[[ EXCERPTED RECORDS open ]]

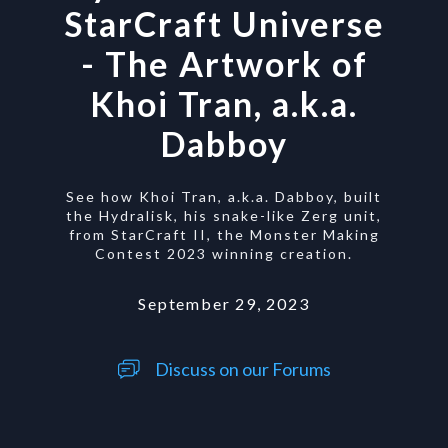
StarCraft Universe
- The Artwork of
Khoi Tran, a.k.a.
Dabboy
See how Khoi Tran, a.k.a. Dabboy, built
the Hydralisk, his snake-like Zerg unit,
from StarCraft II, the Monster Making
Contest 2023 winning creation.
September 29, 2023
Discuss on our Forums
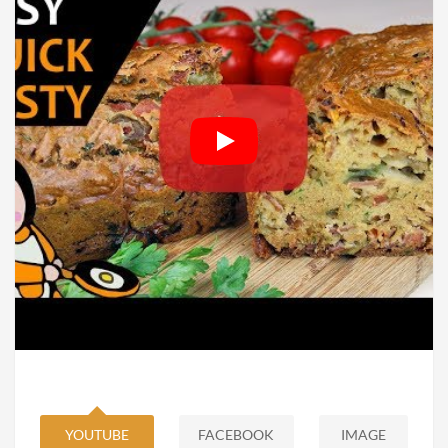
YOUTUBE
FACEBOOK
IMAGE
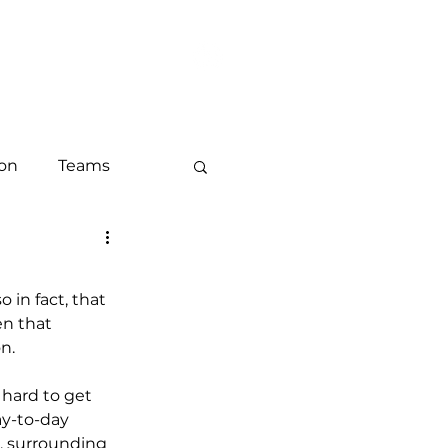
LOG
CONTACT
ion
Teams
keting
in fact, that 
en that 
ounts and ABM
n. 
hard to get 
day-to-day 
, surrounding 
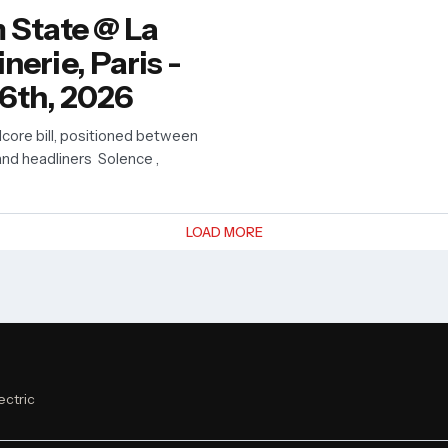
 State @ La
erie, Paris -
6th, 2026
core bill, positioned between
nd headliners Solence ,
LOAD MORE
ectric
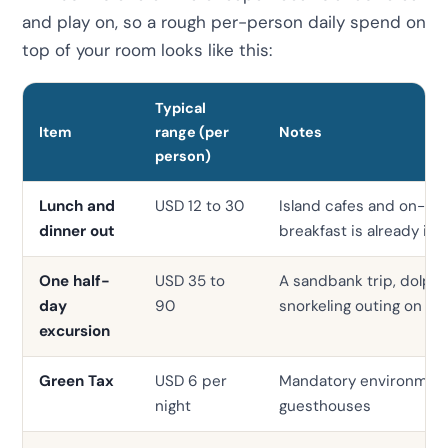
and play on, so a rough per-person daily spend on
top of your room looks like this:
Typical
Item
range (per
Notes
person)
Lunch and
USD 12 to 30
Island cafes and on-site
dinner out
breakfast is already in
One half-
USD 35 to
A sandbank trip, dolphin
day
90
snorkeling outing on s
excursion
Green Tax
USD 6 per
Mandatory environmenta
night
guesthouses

[[ EXCERPTED RECORDS closed ]]
[[ EXCERPTED RECORDS open ]]

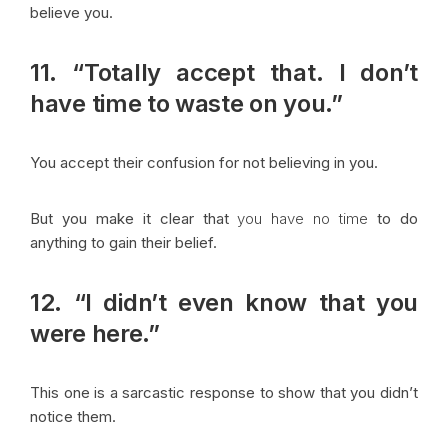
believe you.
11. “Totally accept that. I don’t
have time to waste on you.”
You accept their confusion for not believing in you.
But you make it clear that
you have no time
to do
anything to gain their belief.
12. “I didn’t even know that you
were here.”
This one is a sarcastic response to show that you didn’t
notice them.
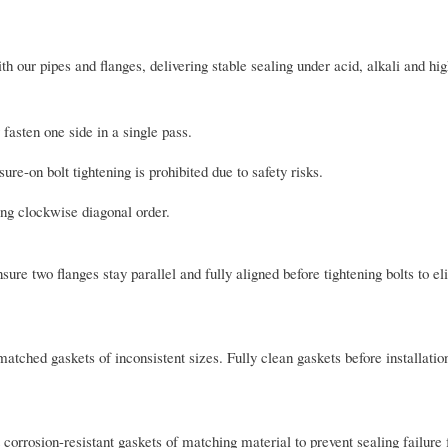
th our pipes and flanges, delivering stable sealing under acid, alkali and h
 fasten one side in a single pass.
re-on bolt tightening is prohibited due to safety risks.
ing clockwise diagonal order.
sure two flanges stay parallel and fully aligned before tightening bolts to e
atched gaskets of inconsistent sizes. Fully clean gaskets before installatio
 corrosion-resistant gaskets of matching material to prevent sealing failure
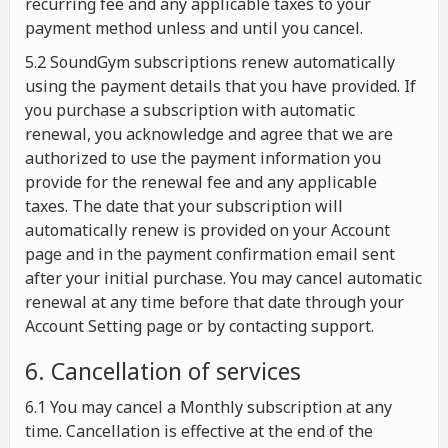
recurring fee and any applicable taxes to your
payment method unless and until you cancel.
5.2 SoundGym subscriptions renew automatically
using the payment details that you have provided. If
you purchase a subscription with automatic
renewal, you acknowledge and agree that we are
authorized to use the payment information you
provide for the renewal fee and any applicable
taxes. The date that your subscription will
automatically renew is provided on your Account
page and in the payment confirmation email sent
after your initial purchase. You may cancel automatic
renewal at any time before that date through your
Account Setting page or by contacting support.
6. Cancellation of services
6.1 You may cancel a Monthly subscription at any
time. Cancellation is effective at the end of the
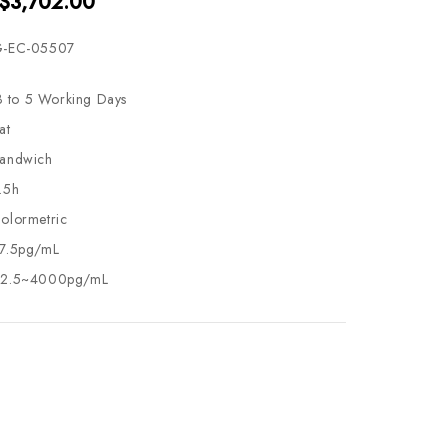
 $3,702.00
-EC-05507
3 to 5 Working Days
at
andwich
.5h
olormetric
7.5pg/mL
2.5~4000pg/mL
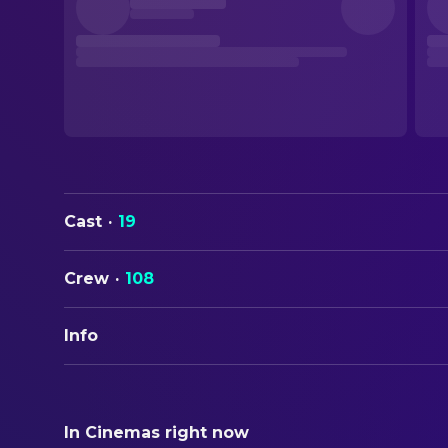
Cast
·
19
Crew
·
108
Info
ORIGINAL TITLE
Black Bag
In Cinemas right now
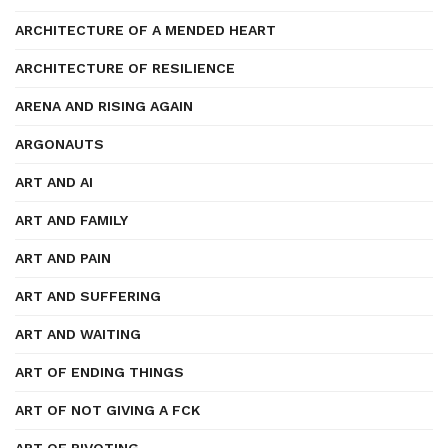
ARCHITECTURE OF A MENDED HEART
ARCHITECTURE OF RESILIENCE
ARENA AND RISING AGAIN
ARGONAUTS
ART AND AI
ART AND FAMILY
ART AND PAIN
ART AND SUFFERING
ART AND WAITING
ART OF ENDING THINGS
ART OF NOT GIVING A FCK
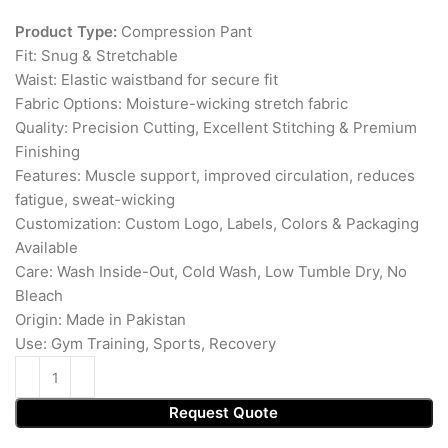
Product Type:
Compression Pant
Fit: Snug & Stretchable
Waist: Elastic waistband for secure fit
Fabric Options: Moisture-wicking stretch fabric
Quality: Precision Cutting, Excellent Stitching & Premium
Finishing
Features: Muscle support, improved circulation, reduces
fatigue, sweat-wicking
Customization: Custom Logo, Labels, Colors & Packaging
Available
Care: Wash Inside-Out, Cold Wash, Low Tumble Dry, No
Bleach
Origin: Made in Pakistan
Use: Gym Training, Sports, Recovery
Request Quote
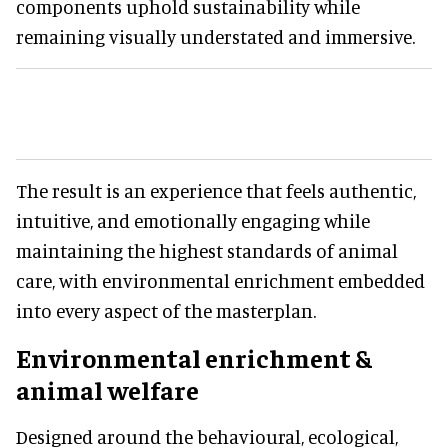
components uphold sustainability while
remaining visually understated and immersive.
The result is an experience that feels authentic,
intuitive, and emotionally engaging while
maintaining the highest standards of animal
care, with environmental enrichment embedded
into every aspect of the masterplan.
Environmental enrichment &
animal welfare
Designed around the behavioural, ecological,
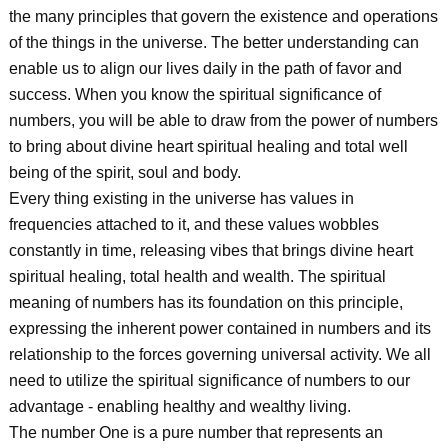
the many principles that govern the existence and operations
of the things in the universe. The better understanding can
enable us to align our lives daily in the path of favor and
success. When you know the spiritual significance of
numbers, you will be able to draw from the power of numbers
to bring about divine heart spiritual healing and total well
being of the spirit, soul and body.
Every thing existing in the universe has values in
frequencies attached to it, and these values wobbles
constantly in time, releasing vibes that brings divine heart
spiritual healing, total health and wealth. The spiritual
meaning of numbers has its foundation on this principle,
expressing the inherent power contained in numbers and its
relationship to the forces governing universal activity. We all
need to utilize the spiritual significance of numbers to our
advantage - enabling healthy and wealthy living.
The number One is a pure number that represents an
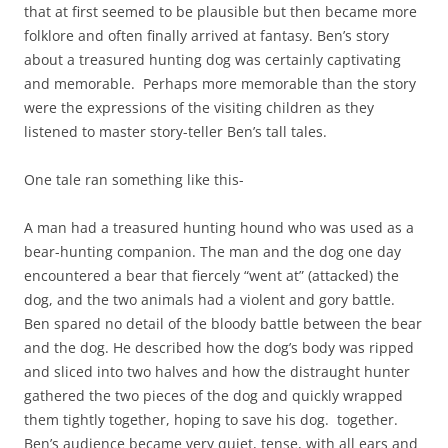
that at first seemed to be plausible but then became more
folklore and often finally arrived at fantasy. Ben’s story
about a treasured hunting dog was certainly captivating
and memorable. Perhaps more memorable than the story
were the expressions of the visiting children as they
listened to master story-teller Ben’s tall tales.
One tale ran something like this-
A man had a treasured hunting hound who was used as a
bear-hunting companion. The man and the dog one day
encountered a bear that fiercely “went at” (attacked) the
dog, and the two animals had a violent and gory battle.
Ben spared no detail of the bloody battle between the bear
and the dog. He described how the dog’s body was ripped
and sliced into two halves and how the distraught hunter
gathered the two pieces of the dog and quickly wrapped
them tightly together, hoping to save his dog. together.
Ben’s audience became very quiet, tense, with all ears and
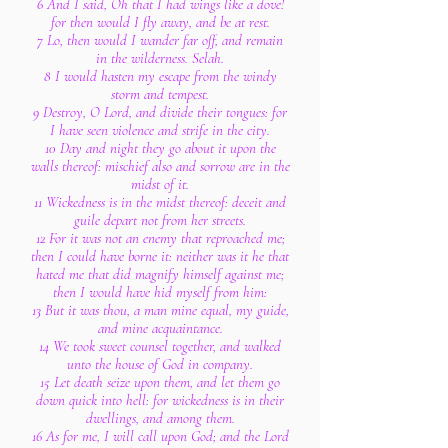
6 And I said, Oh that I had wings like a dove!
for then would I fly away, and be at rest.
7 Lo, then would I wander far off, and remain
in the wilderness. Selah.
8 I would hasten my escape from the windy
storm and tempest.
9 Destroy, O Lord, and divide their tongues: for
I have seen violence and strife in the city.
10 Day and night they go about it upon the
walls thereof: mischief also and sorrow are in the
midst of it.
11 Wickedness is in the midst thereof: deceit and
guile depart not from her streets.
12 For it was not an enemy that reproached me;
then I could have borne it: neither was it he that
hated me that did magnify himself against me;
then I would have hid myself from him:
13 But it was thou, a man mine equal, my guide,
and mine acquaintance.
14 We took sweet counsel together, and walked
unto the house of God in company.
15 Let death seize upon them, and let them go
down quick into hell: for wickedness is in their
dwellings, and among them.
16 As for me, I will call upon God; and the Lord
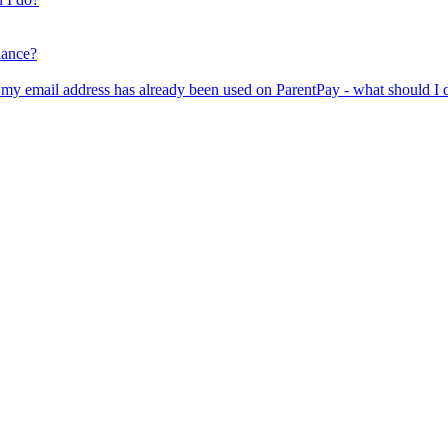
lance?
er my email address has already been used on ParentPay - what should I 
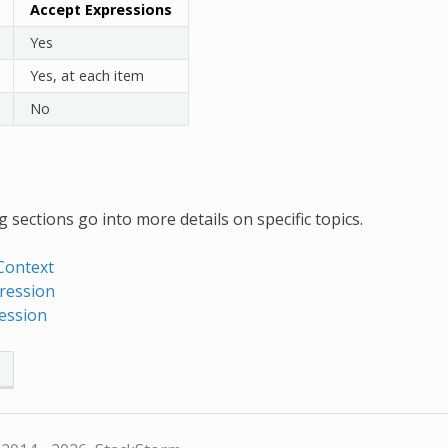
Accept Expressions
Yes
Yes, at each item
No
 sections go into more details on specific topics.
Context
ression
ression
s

[[ EXCERPTED RECORDS closed ]]

◆ EXERCISE GOAL
Extract from the listing every line that contains the string "ARCHITECTURE", matching case exactly.

◆ RESPONSE AREA
ARCHITECTURE OF A MENDED HEART
ARCHITECTURE OF RESILIENCE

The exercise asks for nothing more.